Tengo que admitir, de pasada, que no era ese el escenario que  había elegido para darle su merecido, pretendía para ese especial momento un decorado más digno, acorde con el pasado de "Villa Amelia", pensaba en el vetusto sofá Chesterfield, que el abuelo tenía en su escritorio.

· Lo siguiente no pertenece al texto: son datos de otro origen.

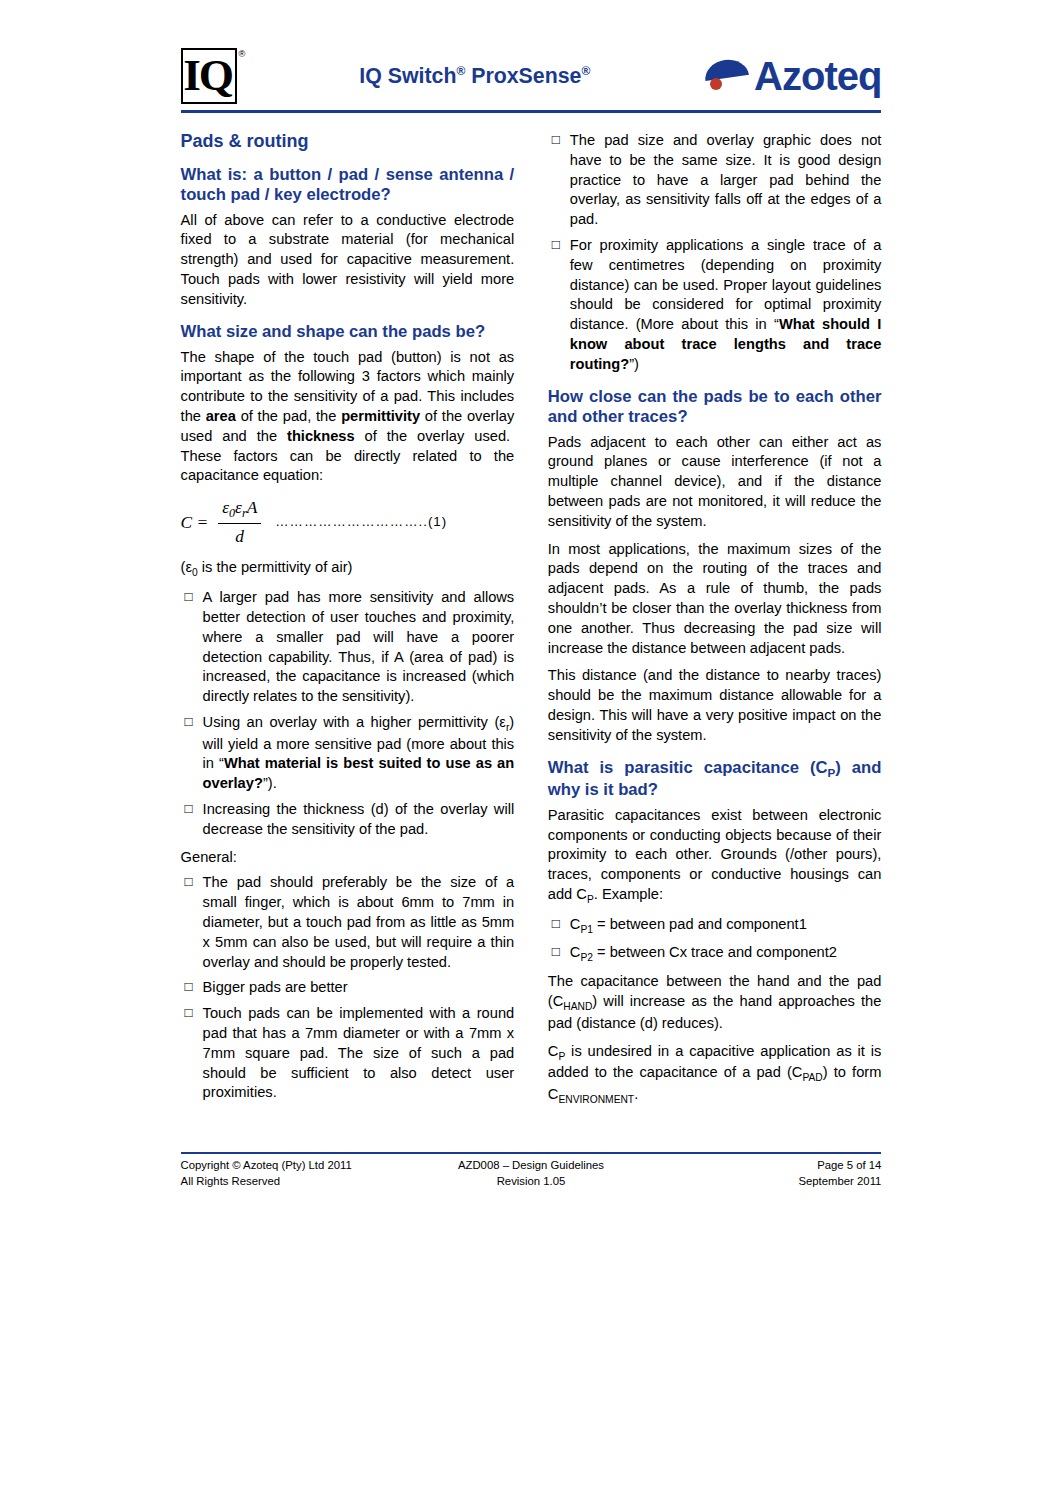IQ
®
IQ Switch® ProxSense®
Azoteq
Pads & routing
What is: a button / pad / sense antenna / touch pad / key electrode?
All of above can refer to a conductive electrode fixed to a substrate material (for mechanical strength) and used for capacitive measurement. Touch pads with lower resistivity will yield more sensitivity.
What size and shape can the pads be?
The shape of the touch pad (button) is not as important as the following 3 factors which mainly contribute to the sensitivity of a pad. This includes the area of the pad, the permittivity of the overlay used and the thickness of the overlay used. These factors can be directly related to the capacitance equation:
C = ε0εrA d …………………………..(1)
(ε0 is the permittivity of air)
A larger pad has more sensitivity and allows better detection of user touches and proximity, where a smaller pad will have a poorer detection capability. Thus, if A (area of pad) is increased, the capacitance is increased (which directly relates to the sensitivity).
Using an overlay with a higher permittivity (εr) will yield a more sensitive pad (more about this in “What material is best suited to use as an overlay?”).
Increasing the thickness (d) of the overlay will decrease the sensitivity of the pad.
General:
The pad should preferably be the size of a small finger, which is about 6mm to 7mm in diameter, but a touch pad from as little as 5mm x 5mm can also be used, but will require a thin overlay and should be properly tested.
Bigger pads are better
Touch pads can be implemented with a round pad that has a 7mm diameter or with a 7mm x 7mm square pad. The size of such a pad should be sufficient to also detect user proximities.
The pad size and overlay graphic does not have to be the same size. It is good design practice to have a larger pad behind the overlay, as sensitivity falls off at the edges of a pad.
For proximity applications a single trace of a few centimetres (depending on proximity distance) can be used. Proper layout guidelines should be considered for optimal proximity distance. (More about this in “What should I know about trace lengths and trace routing?”)
How close can the pads be to each other and other traces?
Pads adjacent to each other can either act as ground planes or cause interference (if not a multiple channel device), and if the distance between pads are not monitored, it will reduce the sensitivity of the system.
In most applications, the maximum sizes of the pads depend on the routing of the traces and adjacent pads. As a rule of thumb, the pads shouldn’t be closer than the overlay thickness from one another. Thus decreasing the pad size will increase the distance between adjacent pads.
This distance (and the distance to nearby traces) should be the maximum distance allowable for a design. This will have a very positive impact on the sensitivity of the system.
What is parasitic capacitance (CP) and why is it bad?
Parasitic capacitances exist between electronic components or conducting objects because of their proximity to each other. Grounds (/other pours), traces, components or conductive housings can add CP. Example:
CP1 = between pad and component1
CP2 = between Cx trace and component2
The capacitance between the hand and the pad (CHAND) will increase as the hand approaches the pad (distance (d) reduces).
CP is undesired in a capacitive application as it is added to the capacitance of a pad (CPAD) to form CENVIRONMENT.
Copyright © Azoteq (Pty) Ltd 2011
All Rights Reserved
AZD008 – Design Guidelines
Revision 1.05
Page 5 of 14
September 2011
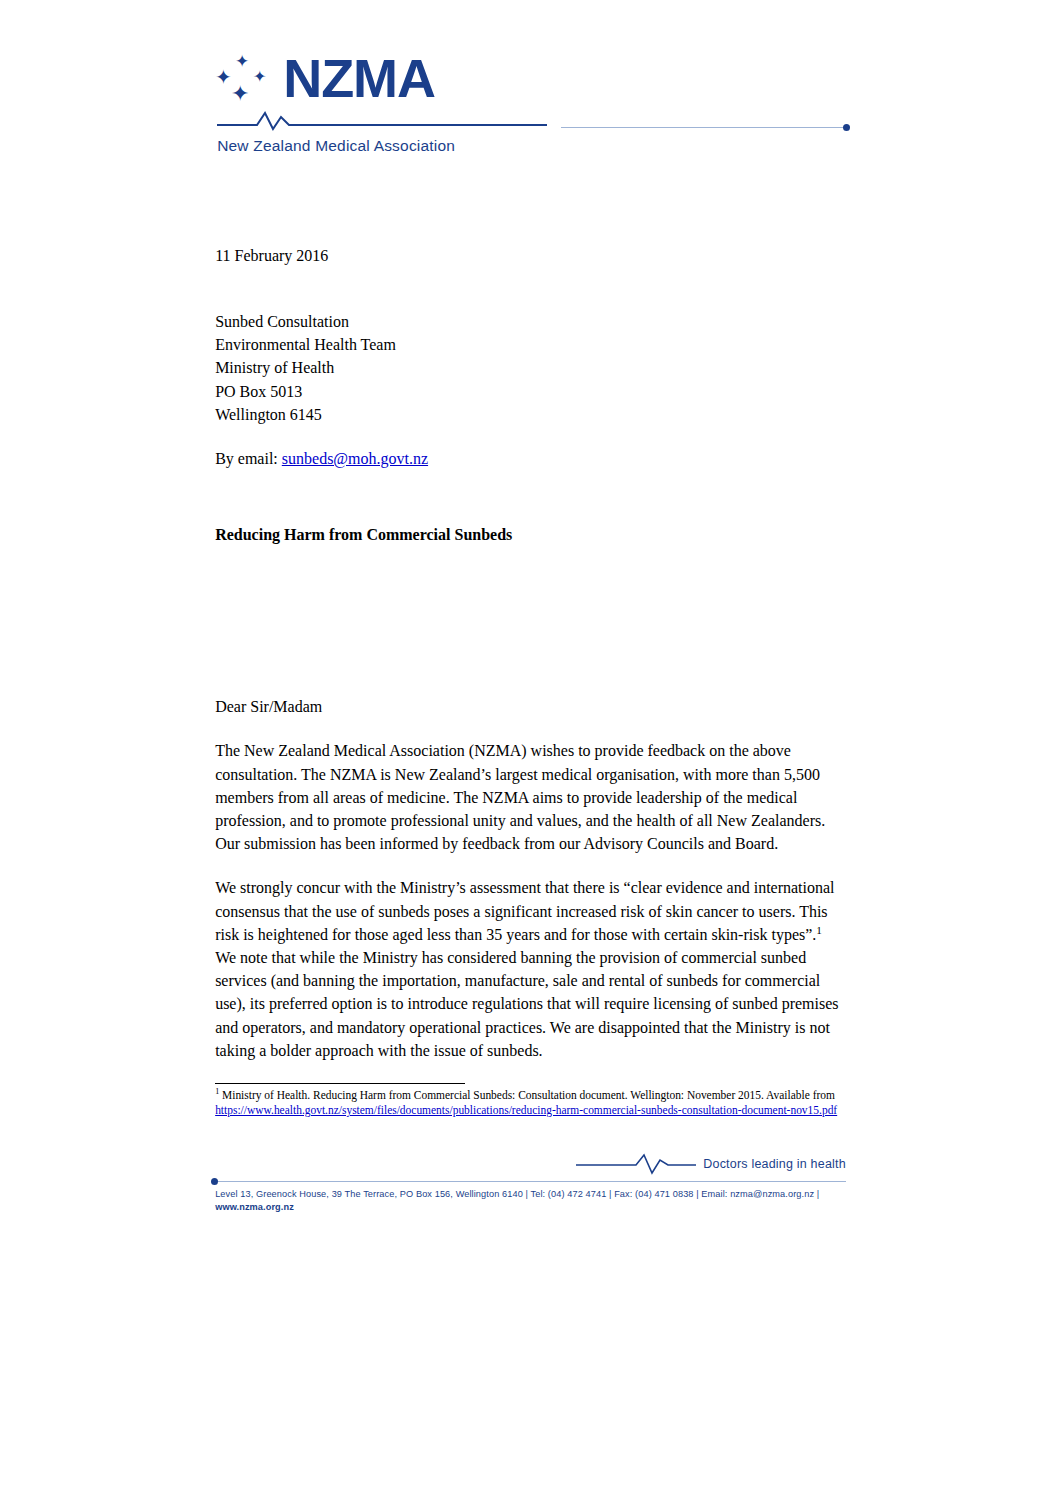✦ ✦ ✦ ✦
NZMA
New Zealand Medical Association
11 February 2016
Sunbed Consultation
Environmental Health Team
Ministry of Health
PO Box 5013
Wellington 6145
By email: sunbeds@moh.govt.nz
Reducing Harm from Commercial Sunbeds
Dear Sir/Madam
The New Zealand Medical Association (NZMA) wishes to provide feedback on the above consultation. The NZMA is New Zealand’s largest medical organisation, with more than 5,500 members from all areas of medicine. The NZMA aims to provide leadership of the medical profession, and to promote professional unity and values, and the health of all New Zealanders. Our submission has been informed by feedback from our Advisory Councils and Board.
We strongly concur with the Ministry’s assessment that there is “clear evidence and international consensus that the use of sunbeds poses a significant increased risk of skin cancer to users. This risk is heightened for those aged less than 35 years and for those with certain skin-risk types”.1 We note that while the Ministry has considered banning the provision of commercial sunbed services (and banning the importation, manufacture, sale and rental of sunbeds for commercial use), its preferred option is to introduce regulations that will require licensing of sunbed premises and operators, and mandatory operational practices. We are disappointed that the Ministry is not taking a bolder approach with the issue of sunbeds.
1 Ministry of Health. Reducing Harm from Commercial Sunbeds: Consultation document. Wellington: November 2015. Available from https://www.health.govt.nz/system/files/documents/publications/reducing-harm-commercial-sunbeds-consultation-document-nov15.pdf
Doctors leading in health
Level 13, Greenock House, 39 The Terrace, PO Box 156, Wellington 6140 | Tel: (04) 472 4741 | Fax: (04) 471 0838 | Email: nzma@nzma.org.nz | www.nzma.org.nz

En medio de esa superficie de gastado cuero capitoné imaginaba instalar mi humanidad y encima de mí, -bien sujeta y estirada-,  a la querida fierecilla, nunca en la incomodidad de ese polvoriento cuartucho que ni siquiera ofrecía un sitio donde sentarse.
Pero la vida me enseñó a tomar las cosas como se presentan, de manera que allí estábamos enfrentados, baúl de por medio, Ana Karen y yo.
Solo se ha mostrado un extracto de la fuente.